De Raad van Beroep Utrecht is nu al bij zijn uitspraak (reg.nr. WWV 1985/1867) van 22 februari 1988 van de interpretatie van de Centrale Raad van Beroep inzake art. 26 Bu Po-verdrag afgeweken. De Raad overweegt: 'In afwijking van het door de Centrale Raad van Beroep ingenomen standpunt, is de Raad echter van oordeel dat het antwoord op de vraag of een verdragsbepaling een ieder verbindend is in de zin van art. 94 Grondwet niet afhankelijk is van een overgangstermijn voor de wetgever om de wetgeving met de betreffende verdragsbepaling in overeenstemming te brengen. Naar de mening van de Raad leent art. 26 van het Bu Po-verdrag zich dan ook in beginsel vanaf 11 maart 1979 - toen het voor Nederland in werking trad - voor rechtstreekse toepassing. De Raad vindt steun voor zijn opvatting in de noot (Henneken) onder vorengenoemde uitspraak van 14 mei 1987, gepubliceerd in Administratief Rechtelijke Beslissingen, 1987, nr. 299.' Bovengenoemde uitspraak van de Raad van Beroep Utrecht is in de rubriek Actualiteiten van dit nummer opgenomen.
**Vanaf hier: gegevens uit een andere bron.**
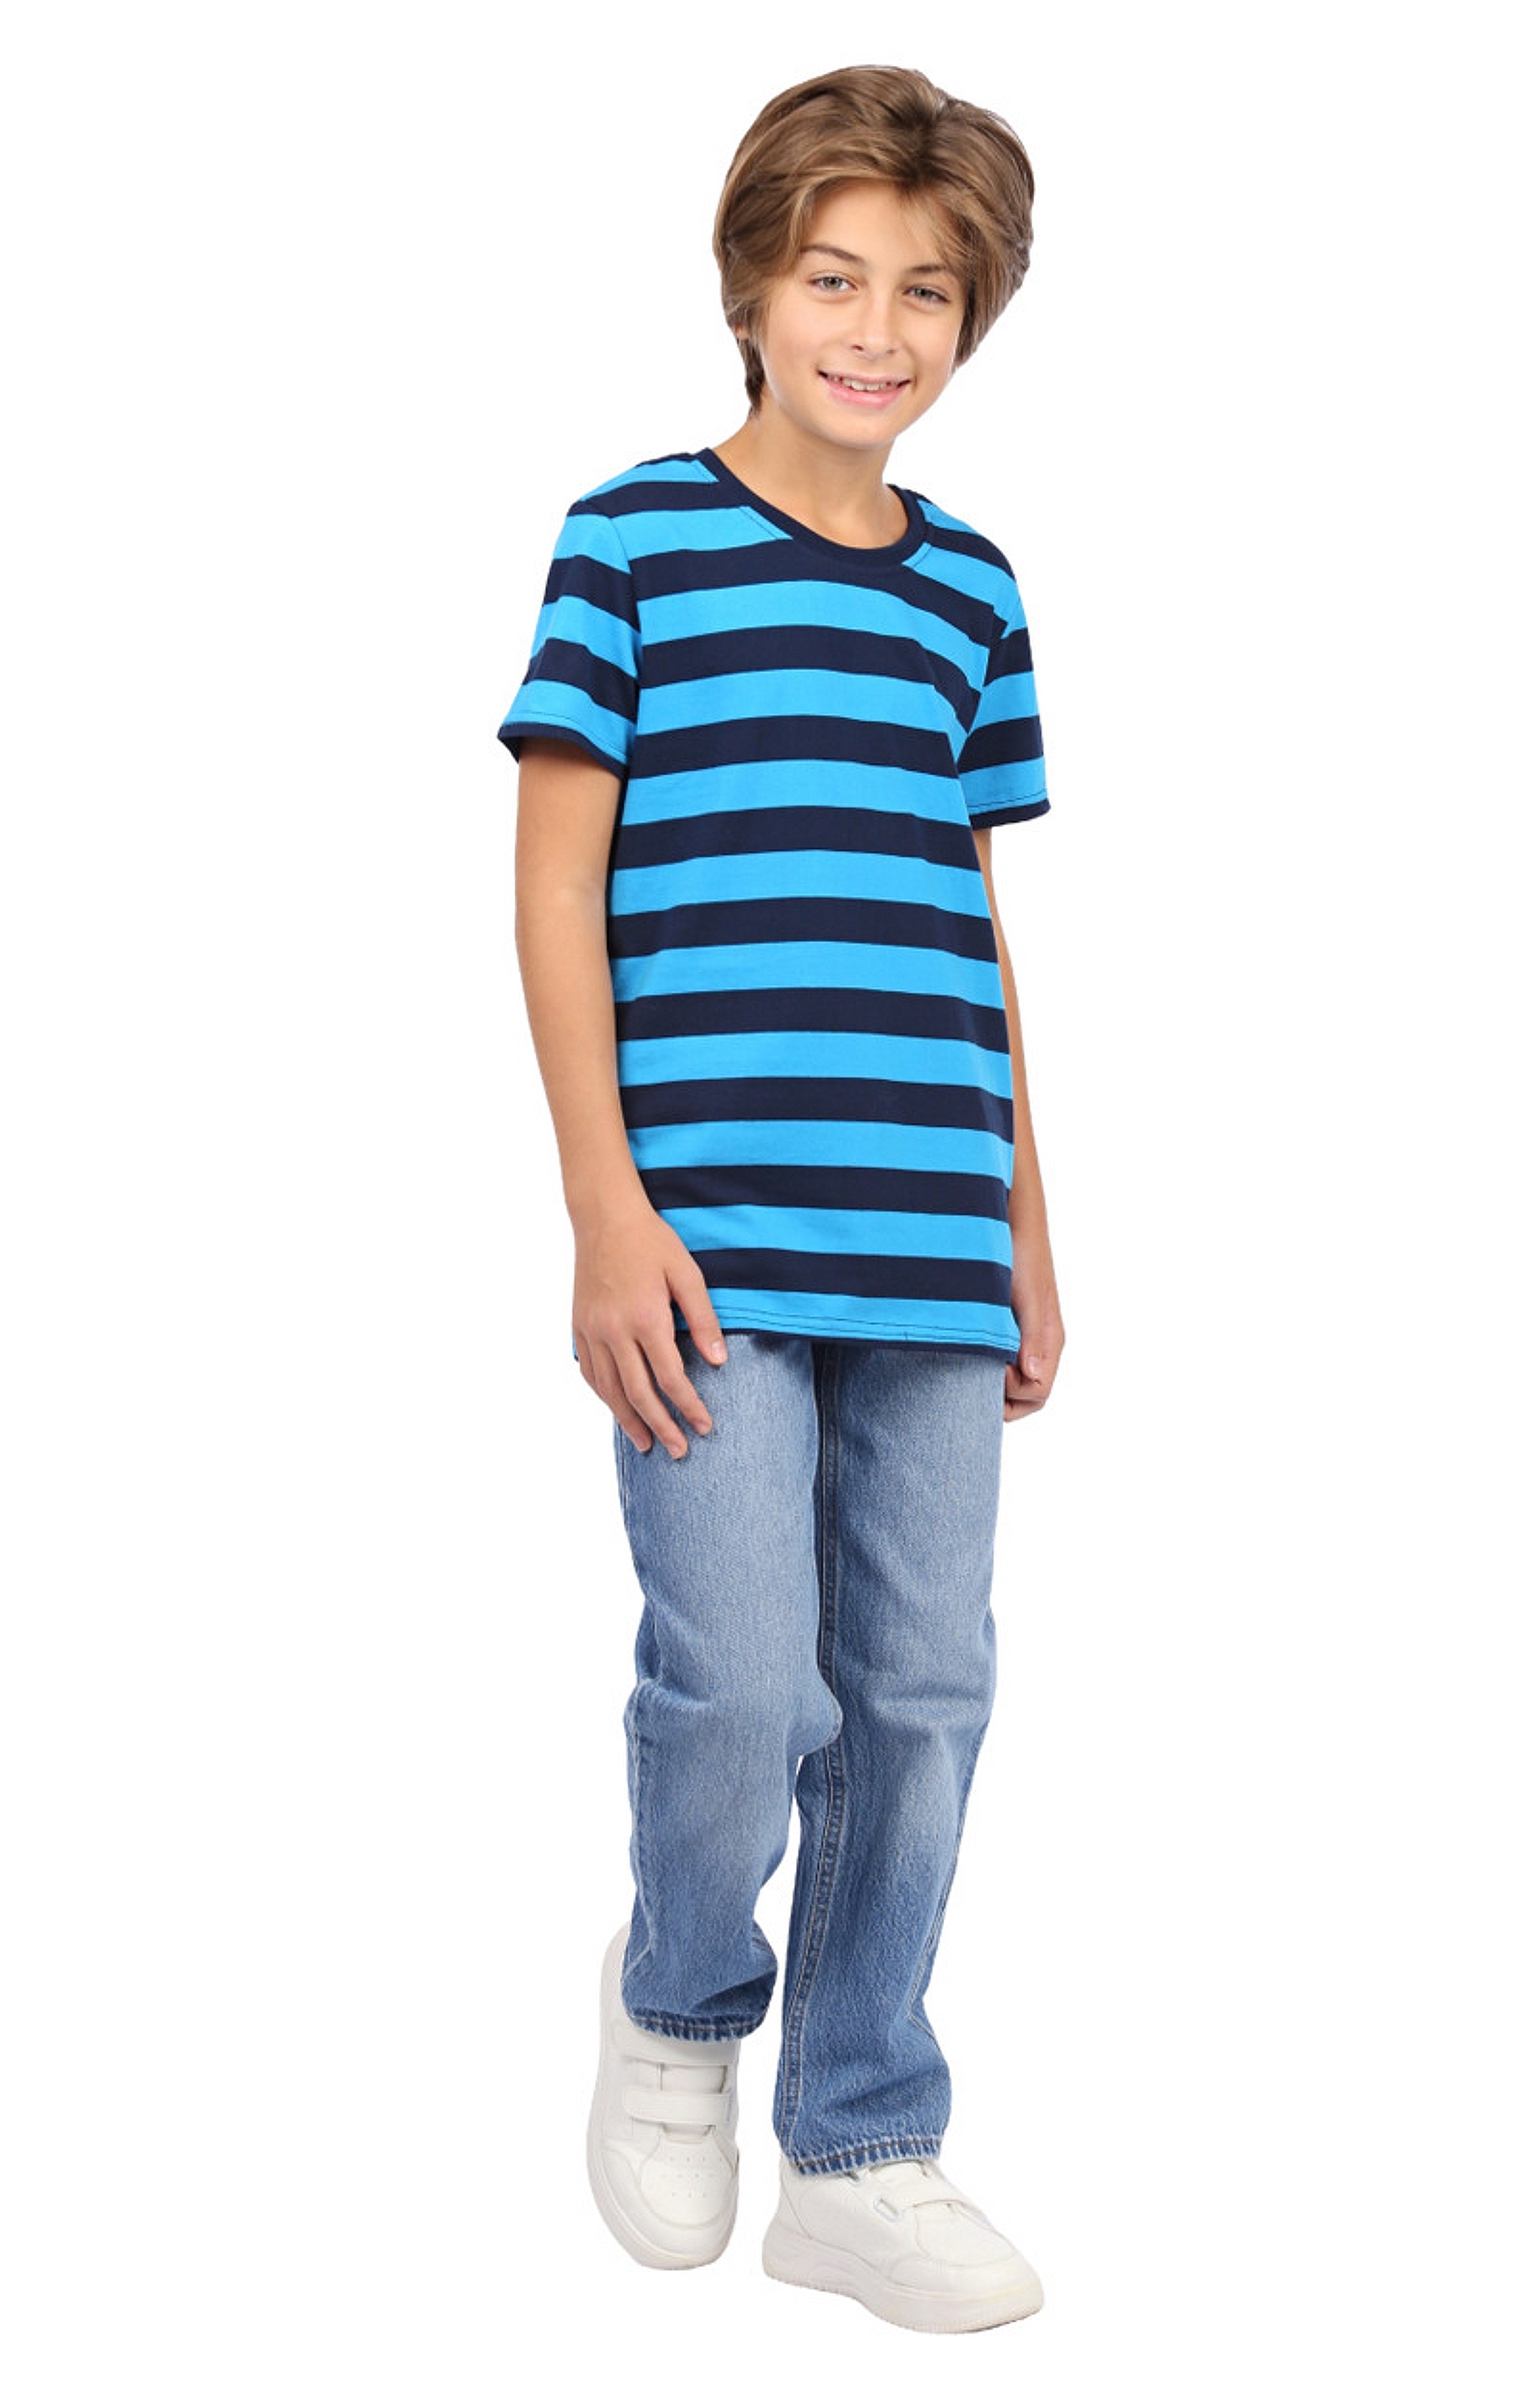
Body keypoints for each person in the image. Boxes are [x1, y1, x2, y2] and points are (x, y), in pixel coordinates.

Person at [501, 64, 1064, 2335]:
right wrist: (601, 1206)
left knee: (922, 1688)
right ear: (752, 288)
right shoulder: (632, 542)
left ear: (970, 320)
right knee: (743, 1684)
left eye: (926, 291)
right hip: (708, 1247)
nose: (876, 328)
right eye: (836, 278)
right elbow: (555, 888)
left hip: (929, 1230)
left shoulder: (974, 590)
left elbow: (967, 923)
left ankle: (861, 2133)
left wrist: (1028, 1217)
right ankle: (676, 1997)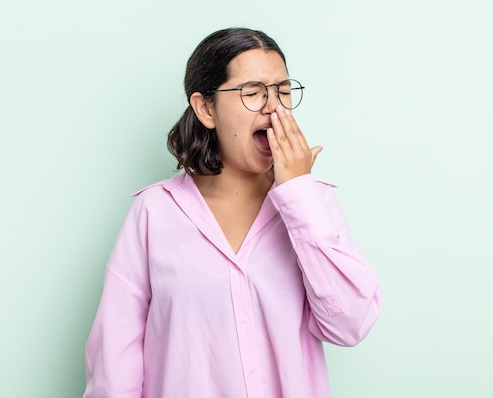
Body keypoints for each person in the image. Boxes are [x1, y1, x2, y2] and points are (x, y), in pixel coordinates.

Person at [83, 27, 381, 398]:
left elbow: (349, 326)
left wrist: (298, 195)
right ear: (206, 109)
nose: (275, 107)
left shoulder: (317, 205)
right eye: (253, 93)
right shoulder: (153, 213)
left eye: (283, 91)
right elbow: (115, 365)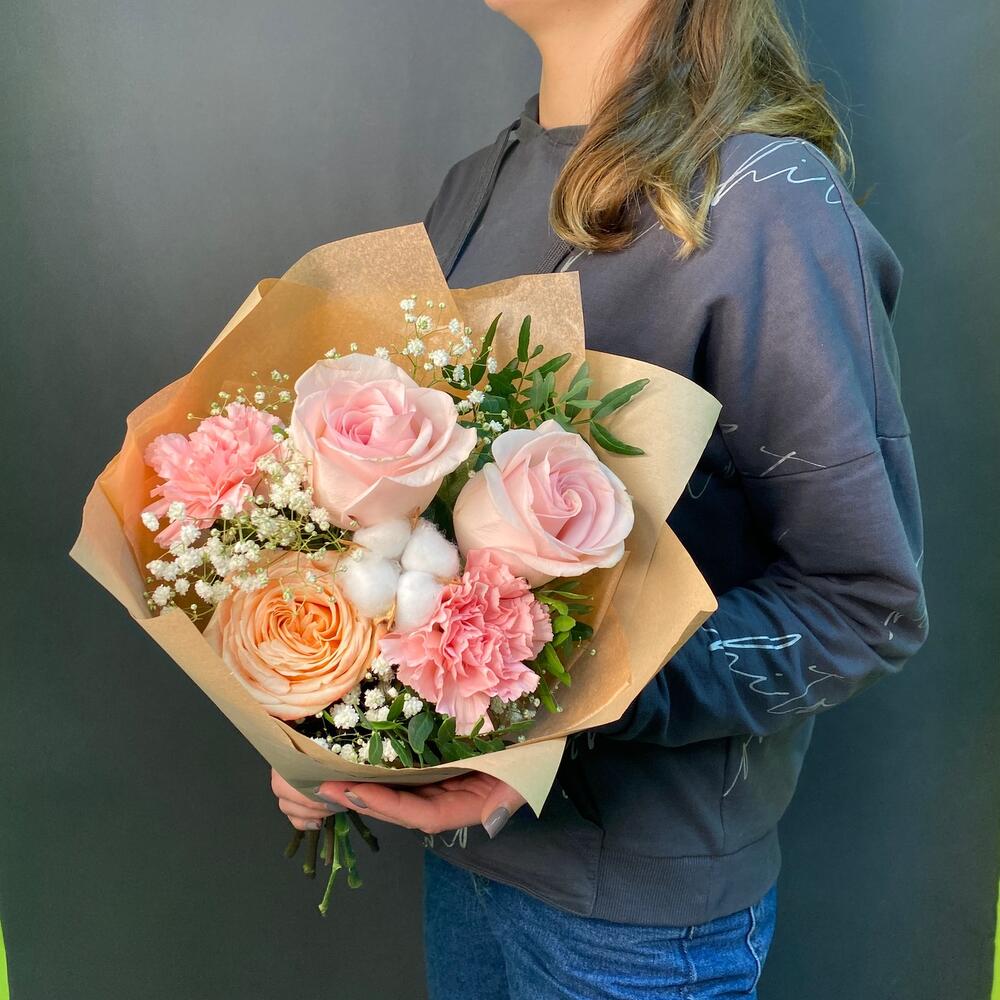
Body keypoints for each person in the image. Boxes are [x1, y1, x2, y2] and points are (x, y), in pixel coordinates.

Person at [271, 0, 929, 995]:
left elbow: (861, 604)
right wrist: (329, 717)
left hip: (634, 923)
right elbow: (409, 530)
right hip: (471, 868)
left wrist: (559, 711)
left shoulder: (764, 202)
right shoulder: (475, 185)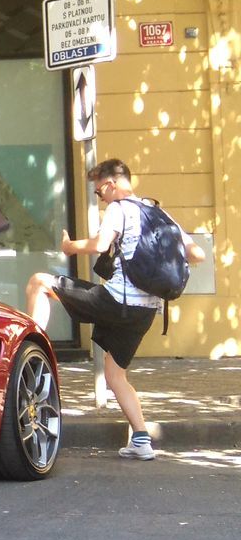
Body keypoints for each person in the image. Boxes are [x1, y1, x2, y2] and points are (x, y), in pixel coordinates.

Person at [25, 158, 206, 461]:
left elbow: (99, 244)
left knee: (39, 282)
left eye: (98, 192)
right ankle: (141, 439)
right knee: (115, 374)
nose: (100, 197)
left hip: (116, 300)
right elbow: (197, 254)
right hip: (146, 311)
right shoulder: (161, 214)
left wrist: (70, 248)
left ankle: (25, 358)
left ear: (110, 183)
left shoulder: (119, 209)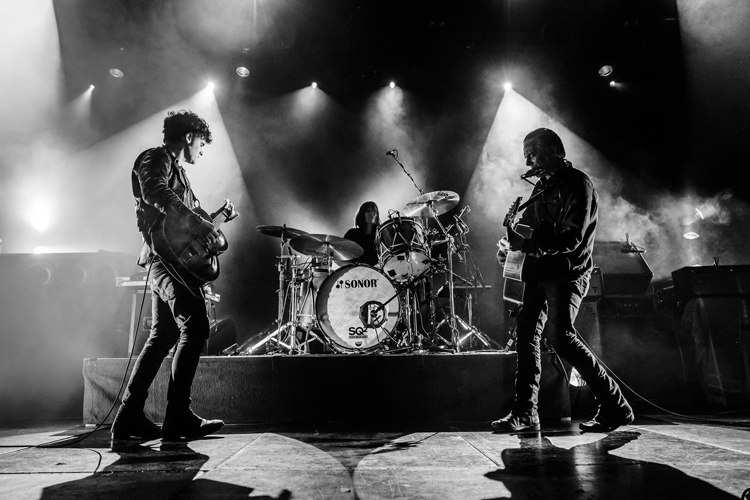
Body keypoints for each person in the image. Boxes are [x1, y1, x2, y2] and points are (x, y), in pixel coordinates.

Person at [492, 128, 634, 433]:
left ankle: (615, 405)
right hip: (540, 273)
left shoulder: (578, 183)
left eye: (533, 152)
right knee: (526, 333)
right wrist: (509, 248)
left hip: (568, 273)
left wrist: (527, 245)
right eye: (526, 154)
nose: (528, 160)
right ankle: (525, 412)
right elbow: (527, 230)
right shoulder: (540, 189)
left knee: (561, 336)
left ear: (555, 150)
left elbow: (572, 237)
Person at [111, 110, 224, 442]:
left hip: (168, 261)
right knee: (196, 326)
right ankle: (177, 417)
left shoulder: (179, 172)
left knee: (163, 335)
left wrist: (214, 219)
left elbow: (185, 225)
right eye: (201, 144)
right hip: (165, 261)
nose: (201, 151)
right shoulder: (154, 158)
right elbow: (154, 191)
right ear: (189, 137)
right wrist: (197, 219)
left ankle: (128, 417)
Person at [344, 201, 381, 266]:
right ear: (362, 214)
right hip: (356, 269)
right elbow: (341, 256)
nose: (372, 214)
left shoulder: (381, 234)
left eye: (374, 211)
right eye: (368, 211)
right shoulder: (352, 234)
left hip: (377, 269)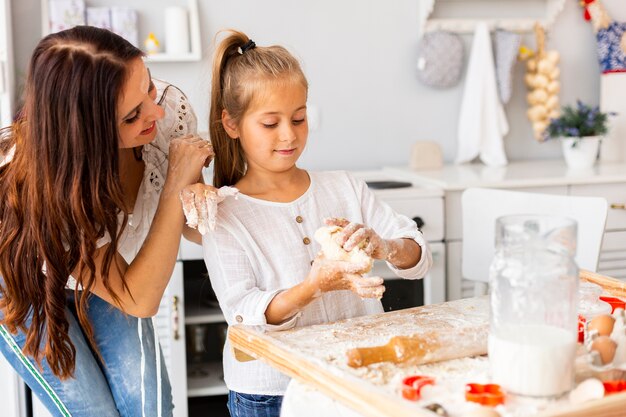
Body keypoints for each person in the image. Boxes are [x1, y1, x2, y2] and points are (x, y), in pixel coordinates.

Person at [203, 30, 433, 417]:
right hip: (272, 391)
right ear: (231, 124)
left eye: (299, 118)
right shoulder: (224, 213)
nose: (289, 135)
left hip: (357, 375)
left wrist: (386, 247)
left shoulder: (344, 187)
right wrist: (314, 286)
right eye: (270, 123)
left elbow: (417, 254)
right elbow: (243, 311)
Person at [0, 26, 214, 416]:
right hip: (21, 279)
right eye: (133, 116)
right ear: (85, 135)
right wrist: (173, 188)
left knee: (150, 408)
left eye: (148, 87)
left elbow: (192, 227)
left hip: (104, 265)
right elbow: (141, 299)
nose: (157, 112)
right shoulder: (50, 188)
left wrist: (206, 196)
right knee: (94, 411)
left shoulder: (167, 111)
Wat moeten vrouwen doen om alsnog AA W-uitkering te krijgen ? Vrouwen moeten bij de bedrijfsvereniging een verzoek indienen om terug te komen op de destijds genomen intrekkings- c.q. weigeringsbeslissingen. Voor vrouwen die destijds geen aanvraag hebben gedaan is daarbij nog van belang dat art. 25 lid 2 AAW bepaalt dat de uitkering niet eerder ingaat dan een jaar voor de dag, waarop de aanvraag werd ingediend. De bedrijfsvereniging kan voor bijzondere gevallen daarvan afwijken. Gelet echter op het feit dat in deze gevallen sprake is van beslissingen die zijn genomen op grond van onrechtmatige wetgeving is er naar mijn mening sprake van een bijzonder geval en dient de uitkering alsnog in te gaan met ingang van de datum waarop deze destijds had kunnen ingaan. Dat de bedrijfsvereniging zelfstandig zal gaan onderzoeken welke vrouwen alsnog voor uitkering in aanmerking komen, zoals dat destijds is gebeurd bij de wijziging jurisprudentie van de Centrale Raad met betrekking tot het meenemen van het overwerk in het dagloon, valt niet te verwachten.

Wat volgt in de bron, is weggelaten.